Transforming Methodologies: Experimental Multisensorial Ethnography

Grant program: Amundsen Fellowship Program

Grant recipient: Dara Culhane, Faculty of Arts and Social Sciences

Project team: Sarah Louise Turner, Centre for Educational Excellence, Simone Rapisarda, Faculty of Communications, Art and Technology, Cristina Moretti, Faculty of Arts and Social Sciences, and Ileanna Cheladyn, research assistant

Timeframe: February 2021 to February 2022

Funding: $5000

Courses addressed:            

  •  474 - Cultures, Politics and Performances
  • CA 131 - Filmmaking I
  • CA 339 - Directing and Acting for Film and Video

Description: For this project, we plan to design four interdisciplinary workshops in 2021, which will require building conceptual bridges across faculties. We will consult, by invitation, with colleagues in the Faculty of Arts and Social Sciences (FASS), Faculty of Communication, Art and Technology (FCAT), Faculty of Education, and the Faculty of Health Sciences (FHS). We will hold sessions with these faculty members and ask them to set out their interests in embodied, multisensorial research methodology, and their interests in expanding this area. On the basis of these consultations, we will design and host a series of four workshops appropriate to the needs of faculty members in each of FASS, FCAT, Education, and FHS. These will include active participation in the creation and testing of discipline-appropriate syllabi. Evaluation will be integrated into activities during the workshop. Based on this, and other research, we will hold the workshops, complete online manuals, and launch a website (www.embodiedpedagogy.ca). The manual we publish will be in the form of a multimedia, online, open-source publication to support parents, teachers and community workers adapting “Playing With Worlds” to curriculum projects they wish to carry out. We will also invite colleagues working with the Centre for Imaginative Ethnography (CIE) to participate in a roundtable discussion about transnational teaching during a pandemic

We have been working on cross disciplinary teaching and methodology for a number of years and our project is supported, in part, by a small SSHRC grant held by Drs. Culhane and Rapisarda. In these ways we will reach across faculties at SFU, and transnationally through CIE.

Questions addressed:

  • How does available literature inform the manual and workshop development?
  • How do faculty approach teaching qualitative research now?
  • As qualitative research evolves, what directions would they like to take in their classes in the future?
  • What feedback do faculty provide on draft manual?
  • What is the experience of faculty in the workshops?
  • How can the workshops be applied to their own teaching practice?
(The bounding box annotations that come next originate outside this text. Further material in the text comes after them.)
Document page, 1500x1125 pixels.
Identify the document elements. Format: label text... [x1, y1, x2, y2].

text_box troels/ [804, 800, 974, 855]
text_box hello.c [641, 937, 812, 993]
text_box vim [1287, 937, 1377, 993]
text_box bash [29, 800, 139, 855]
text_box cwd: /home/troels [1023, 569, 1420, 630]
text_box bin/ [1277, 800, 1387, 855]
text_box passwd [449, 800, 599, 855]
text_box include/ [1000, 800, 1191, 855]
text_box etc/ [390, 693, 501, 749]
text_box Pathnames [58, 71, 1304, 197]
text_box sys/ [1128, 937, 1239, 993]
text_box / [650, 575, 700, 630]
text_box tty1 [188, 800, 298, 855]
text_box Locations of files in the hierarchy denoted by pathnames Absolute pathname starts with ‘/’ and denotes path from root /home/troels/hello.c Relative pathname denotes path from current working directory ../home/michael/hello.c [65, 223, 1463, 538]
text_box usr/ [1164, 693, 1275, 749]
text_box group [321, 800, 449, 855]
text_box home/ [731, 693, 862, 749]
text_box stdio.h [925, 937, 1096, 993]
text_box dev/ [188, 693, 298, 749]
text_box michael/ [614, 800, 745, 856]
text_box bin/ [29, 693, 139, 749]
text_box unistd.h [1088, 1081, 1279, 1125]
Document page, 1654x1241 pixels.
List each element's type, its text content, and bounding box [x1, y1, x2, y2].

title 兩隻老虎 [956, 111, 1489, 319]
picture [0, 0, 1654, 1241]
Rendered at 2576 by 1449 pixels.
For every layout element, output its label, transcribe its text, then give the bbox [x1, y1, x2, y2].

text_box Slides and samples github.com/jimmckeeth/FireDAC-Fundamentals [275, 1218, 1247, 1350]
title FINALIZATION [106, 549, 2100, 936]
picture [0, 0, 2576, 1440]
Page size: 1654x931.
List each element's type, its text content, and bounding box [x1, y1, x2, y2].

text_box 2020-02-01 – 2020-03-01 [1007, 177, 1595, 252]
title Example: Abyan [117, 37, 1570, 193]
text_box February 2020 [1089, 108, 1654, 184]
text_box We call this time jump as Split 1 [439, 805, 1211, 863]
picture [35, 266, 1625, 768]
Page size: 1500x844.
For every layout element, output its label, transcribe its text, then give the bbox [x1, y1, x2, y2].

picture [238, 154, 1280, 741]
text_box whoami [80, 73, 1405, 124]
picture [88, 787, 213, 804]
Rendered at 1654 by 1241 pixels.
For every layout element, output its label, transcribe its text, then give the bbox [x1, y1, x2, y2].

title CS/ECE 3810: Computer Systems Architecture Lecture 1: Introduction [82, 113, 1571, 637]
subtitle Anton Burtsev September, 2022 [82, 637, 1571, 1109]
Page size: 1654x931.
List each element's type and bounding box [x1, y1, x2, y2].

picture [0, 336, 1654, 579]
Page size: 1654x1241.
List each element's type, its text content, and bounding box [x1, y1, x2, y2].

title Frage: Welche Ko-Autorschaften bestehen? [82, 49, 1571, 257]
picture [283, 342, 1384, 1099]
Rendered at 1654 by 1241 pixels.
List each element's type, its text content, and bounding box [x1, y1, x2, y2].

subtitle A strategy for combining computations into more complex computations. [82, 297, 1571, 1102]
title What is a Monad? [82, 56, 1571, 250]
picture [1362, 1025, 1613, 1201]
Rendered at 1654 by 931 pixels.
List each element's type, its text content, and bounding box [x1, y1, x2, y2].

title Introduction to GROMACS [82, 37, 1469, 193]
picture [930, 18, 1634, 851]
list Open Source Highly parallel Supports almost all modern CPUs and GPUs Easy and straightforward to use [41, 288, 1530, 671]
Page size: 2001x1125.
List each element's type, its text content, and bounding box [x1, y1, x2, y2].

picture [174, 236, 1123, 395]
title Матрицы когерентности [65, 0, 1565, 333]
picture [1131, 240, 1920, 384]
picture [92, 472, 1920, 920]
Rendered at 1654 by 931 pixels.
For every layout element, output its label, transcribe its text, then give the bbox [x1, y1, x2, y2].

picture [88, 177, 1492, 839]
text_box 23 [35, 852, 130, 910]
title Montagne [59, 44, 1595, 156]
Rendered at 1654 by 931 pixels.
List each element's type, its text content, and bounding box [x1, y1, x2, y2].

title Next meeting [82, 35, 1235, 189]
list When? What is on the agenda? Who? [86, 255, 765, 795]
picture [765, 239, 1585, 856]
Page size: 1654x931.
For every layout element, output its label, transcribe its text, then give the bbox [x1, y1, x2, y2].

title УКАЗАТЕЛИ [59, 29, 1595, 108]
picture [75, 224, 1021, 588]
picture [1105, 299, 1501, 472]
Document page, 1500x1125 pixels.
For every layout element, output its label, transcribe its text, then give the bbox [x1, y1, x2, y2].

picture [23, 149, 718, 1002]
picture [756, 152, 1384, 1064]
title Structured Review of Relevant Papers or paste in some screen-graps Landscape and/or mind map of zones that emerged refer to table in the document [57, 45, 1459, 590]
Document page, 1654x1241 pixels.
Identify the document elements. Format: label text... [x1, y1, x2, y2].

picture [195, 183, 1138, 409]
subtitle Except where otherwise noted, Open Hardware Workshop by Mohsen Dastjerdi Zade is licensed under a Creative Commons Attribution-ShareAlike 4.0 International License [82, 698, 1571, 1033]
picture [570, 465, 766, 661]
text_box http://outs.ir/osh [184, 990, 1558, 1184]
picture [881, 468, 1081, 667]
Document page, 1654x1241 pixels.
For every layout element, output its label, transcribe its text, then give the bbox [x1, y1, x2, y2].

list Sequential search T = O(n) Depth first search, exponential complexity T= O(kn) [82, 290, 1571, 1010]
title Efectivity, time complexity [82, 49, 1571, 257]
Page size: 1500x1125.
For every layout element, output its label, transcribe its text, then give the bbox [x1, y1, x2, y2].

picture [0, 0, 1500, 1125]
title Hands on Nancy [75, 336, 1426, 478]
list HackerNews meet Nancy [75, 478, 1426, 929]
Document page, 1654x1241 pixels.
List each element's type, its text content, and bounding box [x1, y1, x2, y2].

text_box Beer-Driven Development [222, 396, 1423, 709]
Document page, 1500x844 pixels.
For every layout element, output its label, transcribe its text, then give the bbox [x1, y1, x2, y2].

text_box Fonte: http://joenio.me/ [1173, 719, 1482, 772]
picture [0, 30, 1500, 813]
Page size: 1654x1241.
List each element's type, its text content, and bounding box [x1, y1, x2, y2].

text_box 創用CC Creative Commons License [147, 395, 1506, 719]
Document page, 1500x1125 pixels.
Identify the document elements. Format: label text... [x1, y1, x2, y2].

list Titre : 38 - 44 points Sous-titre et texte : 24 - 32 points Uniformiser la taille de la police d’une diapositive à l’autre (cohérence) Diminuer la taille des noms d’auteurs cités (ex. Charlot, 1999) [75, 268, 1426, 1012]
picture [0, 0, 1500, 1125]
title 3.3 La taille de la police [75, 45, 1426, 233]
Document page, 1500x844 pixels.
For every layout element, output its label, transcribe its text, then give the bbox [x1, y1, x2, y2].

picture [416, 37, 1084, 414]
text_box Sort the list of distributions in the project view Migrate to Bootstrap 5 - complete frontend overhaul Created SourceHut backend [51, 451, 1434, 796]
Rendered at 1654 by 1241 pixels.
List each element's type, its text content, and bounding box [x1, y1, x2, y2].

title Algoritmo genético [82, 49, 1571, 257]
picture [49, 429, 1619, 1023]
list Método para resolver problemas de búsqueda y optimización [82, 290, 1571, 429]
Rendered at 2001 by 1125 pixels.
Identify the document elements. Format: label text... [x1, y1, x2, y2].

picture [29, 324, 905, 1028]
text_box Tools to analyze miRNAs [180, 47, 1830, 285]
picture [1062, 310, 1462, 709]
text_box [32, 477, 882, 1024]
Knowledge sharing: We plan to publish an online manual, create a website, and conduct in-person workshops to help with distribution. (All materials will be public access.) The team will sponsor a Roundtable discussion to conclude the project. All SFU faculty members, and colleagues at Centre for Imaginative Ethnography will be invited to assess the project, reflect on interdisciplinary methodologies, and consider future directions.